And so it came to pass that last night, we went out for dinner with friends. What was interesting about this was that it was dinner with three boys under ten in attendance. Yes, the precise situation that would have, a few years ago, got me reaching out with shaking hand for nerve medication to pour down the throat with undiluted alcohol. Going to restaurants with kids is one of those trials that a parent has to endure in order to earn one's parenting stripes. And going to a restaurant with multiple kids in tow must rank among the acts of bravery that merit awards that comes with sash on a salver.
In his early days, there have been times when I have been tempted to publicly disown the brat and/or put him up for immediate adoption. We've dealt with our requisite share of horrendous tantrums in restaurant situations; survived instances when we've had to slink away, abashed and embarrassed, leaving half our food uneaten and not even waiting for them to doggy-bag it. Of course, these restaurants were not of the fine dining variety. He was allowed into fine dining restaurants only recently, at the ripe old age of almost-ten. The few instances when we had dared to enter a restaurant that didn't serve food on a tray, have plastic cutlery and make one pay at a counter, are still embedded in my collection of repressed memories. Even now, though he's a big boy of nine and some months, no risks are taken in public dining situations. He is sandwiched between the responsible adults accompanying him and not allowed an escape route, with even visits to the restroom conducted under parental escort in case he decides, en route to the facilities, to take a whizzing tour of the premises and investigate the contents on the plates of the other perplexed diners.

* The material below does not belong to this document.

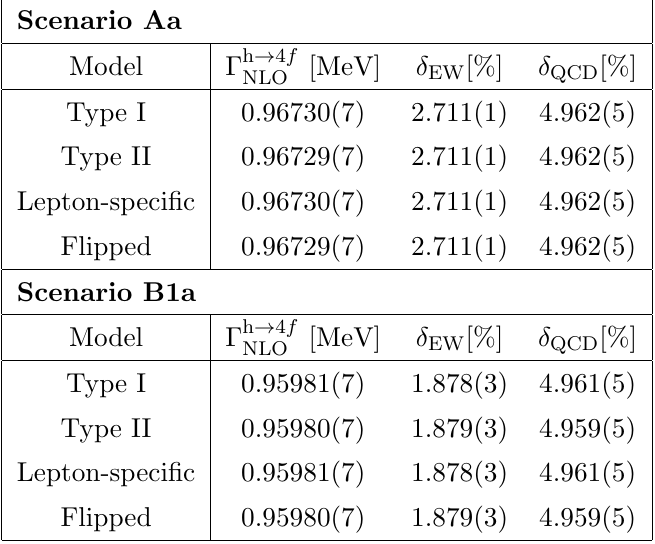
Table 10 . The h 4 f widths for the di(cid:11)erent types of THDM for scenarios Aa and B1a using the ! MS( (cid:21) 3 ) renormalization scheme. The numerical errors are given in parentheses.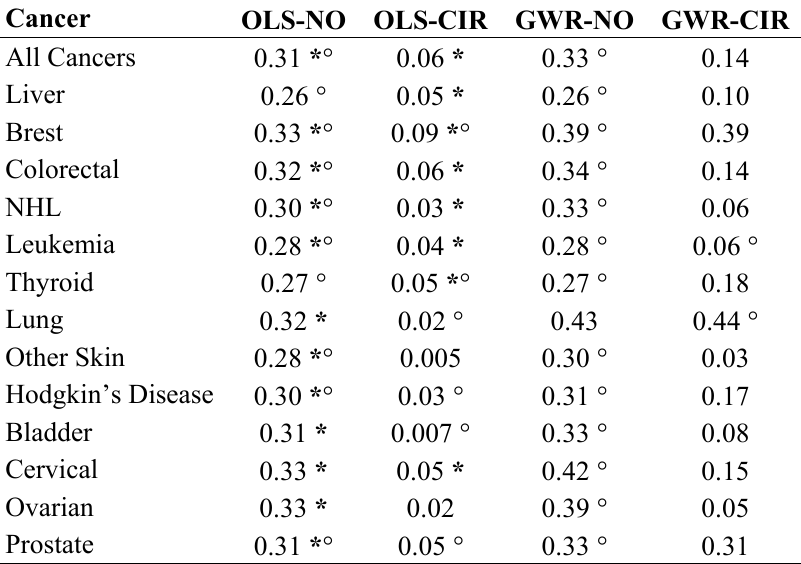
and the most common cancers at the governorate level. 2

On his own, the brat is likely to devote his entire attention to the food on his plate, but pair him with another child or two his age, and kaboom! it has the same effect that a lit match flung into a keg of dynamite would, tempered occasionally with sounds of the dads Getting Very Angry and commanding the spawn of their sperm to keep it down or get grounded for a week. (Which isn't such a dreaded punishment these days, given that all these children want to do is stay at home and play on the iPad, anyway.) Speaking of which, I am the kind of mother who has no moral compunctions about using gadgets as emergency babysitters and yesterday, the phone was pressed into service to keep the three critters glued to their seats and not use the premises to start a lively game of hide and seek. We all had a fine meal, buffered with good conversation uninterrupted by stern eye-making and quiet threats, in peace and the only rambunctious behavior in the restaurant came from the next table where a group of young ladies had gathered to celebrate a birthday, and consequently were in high spirits and infecting the furthest corner of the restaurant with correspondingly high decibels.

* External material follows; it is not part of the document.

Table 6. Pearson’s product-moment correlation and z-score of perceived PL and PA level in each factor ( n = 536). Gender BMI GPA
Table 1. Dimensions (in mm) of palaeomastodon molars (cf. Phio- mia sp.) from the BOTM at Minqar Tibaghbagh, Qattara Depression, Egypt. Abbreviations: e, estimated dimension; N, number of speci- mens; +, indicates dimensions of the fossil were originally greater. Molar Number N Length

Also at the restaurant, were assorted families, with offspring of assorted ages, lending a wonderful cacophony to the ambience to provide the perfect white noise to ensure that no one could eavesdrop on the conversation at the next table. Our primary criterion in selecting restaurants these days seems to be whether they look upon children kindly and have a jungle theme and animated motorised animals to keep the kids occupied while we throw our food in our gullet, swill down our drinks and have them keep the check on standby. Another criterion while selecting a restaurant is whether they have multiple cuisines. Because the child thinks nothing of demanding Drums of Heaven, followed by chicken lasagna and topped with some mutton rogan gosht, post which he will doze off happily in his seat from calorific excesses and we need to shake him occasionally and request him to pipe down on the snoring. Now that we've graduated to restaurants where the cutlery isn't plastic and the crockery is immensely breakable, the level of stress to ensure that there aren't any casualties in the course of the evening does more to accelerate the rapid greying of the hairline than a week's worth of homework not completed.
I must add, I salute the bravery of them new parents who take infants and toddlers into restaurants. Most of the meal is spent trying to a) Keep the child from bawling, b) Get the child to eat something without spitting it up on the rest of the gathering at the table or worse, into the food, and c) Eat a pleasant meal oneself without having to throw it unchewed into the food pipe in order to exit as quickly as possible. Restaurants should invent special parent meals that can be eaten in a couple of bites, without requiring the use of both hands at the same time, because one free hand is essential to restrain the baby from practicing how far eating implements need to be flung to get maximum auditory reaction from the parents. It would also help to wear a thick hide to deflect the barbed gazes from other diners who might seem a trifle resentful of needing to eat their entire meal from under the table. And then of course, when they grow to toddler level and every table corner is at eyelevel, is another trial by hell altogether, even at quick service restaurants where the only sensible thing to do is to either opt for a take away and eat the meal peacefully in the car or back home, where hopefully, you have sharp corners of tables and sideboards covered with foam.
I can't wait for the time I'll be too uncool for the brat to be seen in restaurants with. Hopefully, I should outgrow the instinctive reaction to cut up food on the plate next to mine into small pieces by then.